Angela Merkel has backed compulsory vaccinations as leaders agreed to bring in a de facto lockdown for the unvaccinated.

The German chancellor said that people who aren't vaccinated will be excluded from nonessential shops, as well as cultural and recreational venues.

Speaking after a meeting with federal and state leaders, she said the measures were necessary in light of concerns that hospitals in Germany could become overloaded with people suffering Covid-19 infections.

"The situation in our country is serious," Merkel told reporters in Berlin, calling the measure an "act of national solidarity".

Mrs Merkel herself backed the most contentious proposal of imposing a general vaccine mandate. She said parliament would debate the proposal with input from the country's national ethics committee.

If passed, it could take effect as early as February, Mrs Merkel said, adding that she would have voted in favour of the measure if she were still a member of parliament.

She said officials had also agreed to require masks in schools, impose new limits on private meetings and aim for 30 million vaccinations by the end of the year - an effort that will be boosted by allowing dentists and pharmacists to administer the shots.

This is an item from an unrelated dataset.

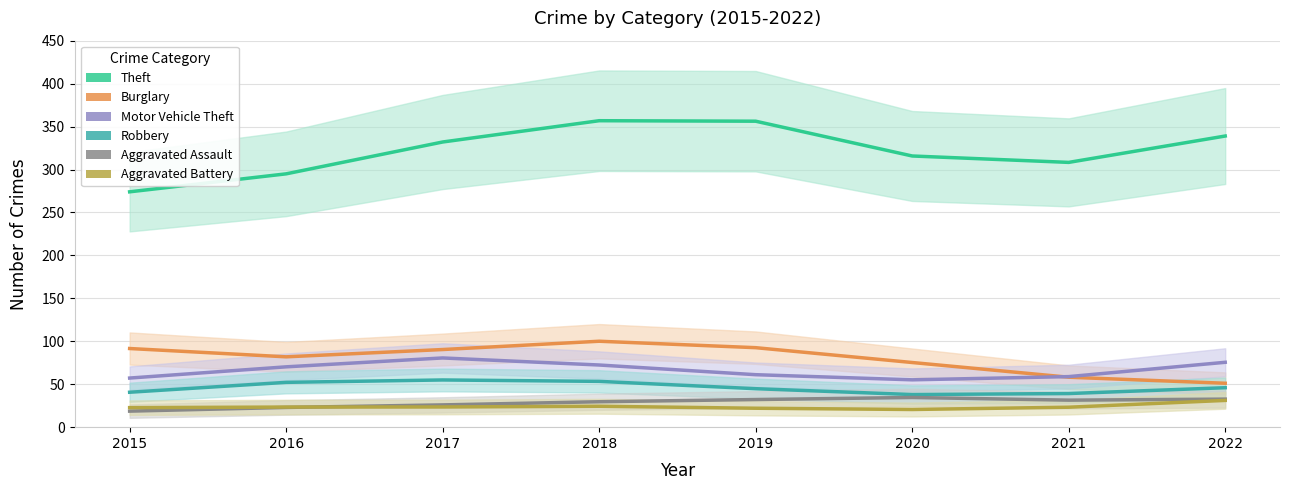

What is the spread (max minus min) of values at 2017?

308.5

Just over 68 per cent of the population in Germany is fully vaccinated, far below the minimum of 75 per cent the government is aiming for.

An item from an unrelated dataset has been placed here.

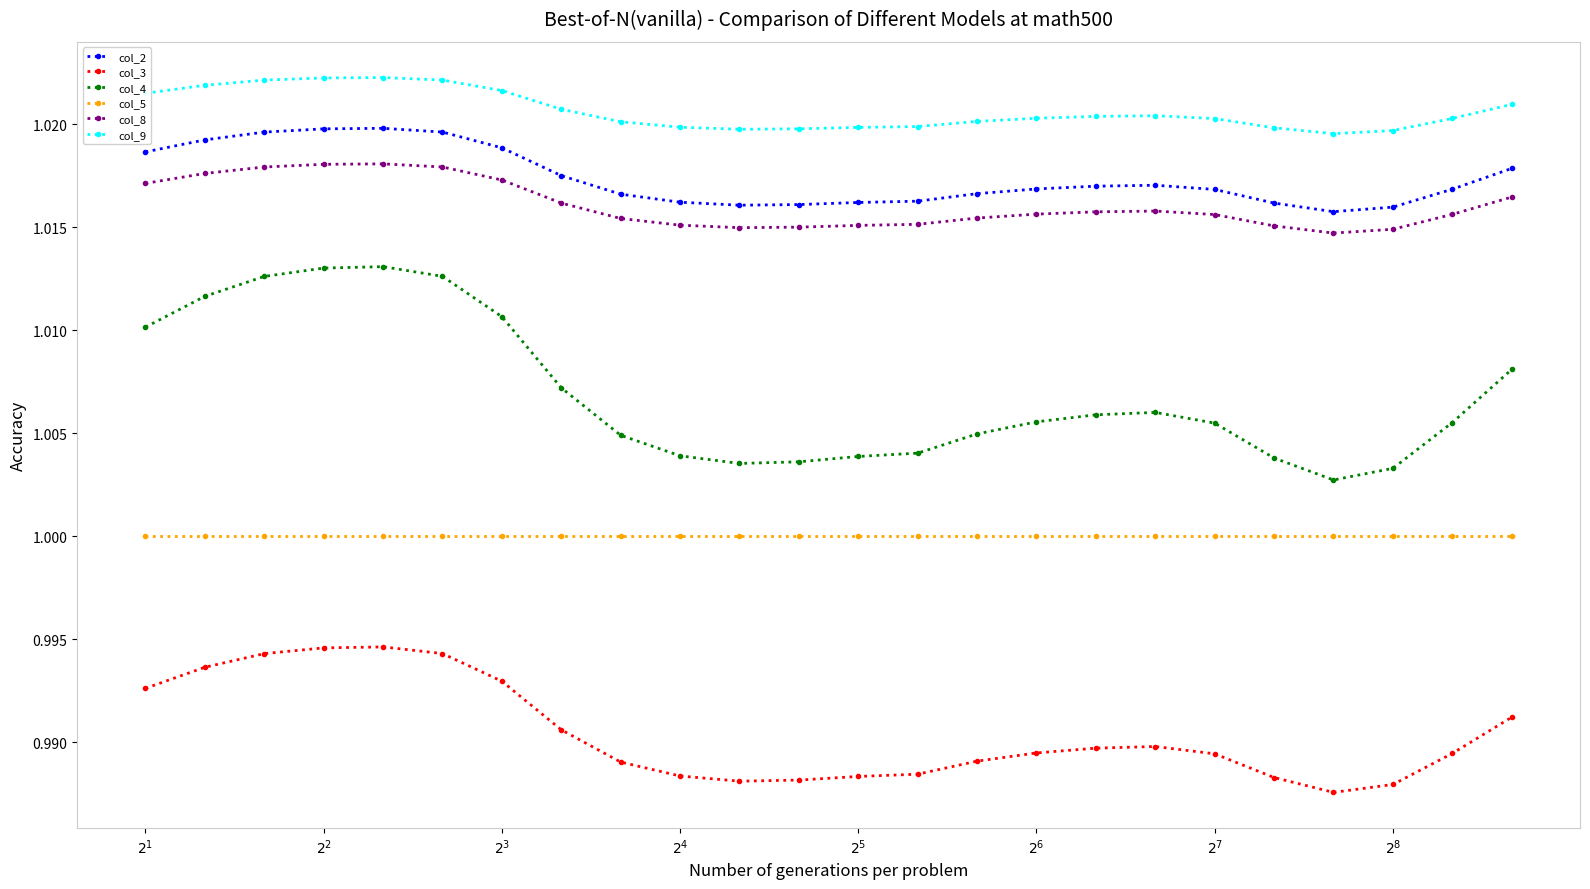

Which series has the largest range (max minus min)?

col_4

There have been large protests against pandemic measures in the past in Germany and the vaccine mandate is likely to be opposed by a minority, though opinion polls show most Germans are in favor.

Finance Minister Olaf Scholz, who is expected to be elected chancellor by a centre-Left coalition next week, has also backed a general vaccine mandate, but favours letting lawmakers vote on the issue according to their personal conscience rather than party lines.

Under the new measures announced today, the unvaccinated will be barred from restaurants, pubs, cinemas, gyms, cultural events and non-essential shops.

The restrictions, which will not apply to the fully jabbed, are already in force in several German regions.

The unvaccinated will also be barred from Christmas markets in those regions where they are still open. Many regions have already ordered the traditional markets to close.

While the draft agreement focuses on restrictions for the unvaccinated, there are also measures that will affect the fully jabbed. Nightclubs are to be closed in hard-hit regions and facemasks are to be made compulsory in schools again.

The meeting comes two days after Mr Scholz agreed to put compulsory vaccination to the German parliament.

He pledged not to whip MPs and to allow them a free vote, but said he would support the measure personally.

He said vaccination would only be made compulsory once everyone has the chance to get jabbed, and will not be introduced until February or March of next year.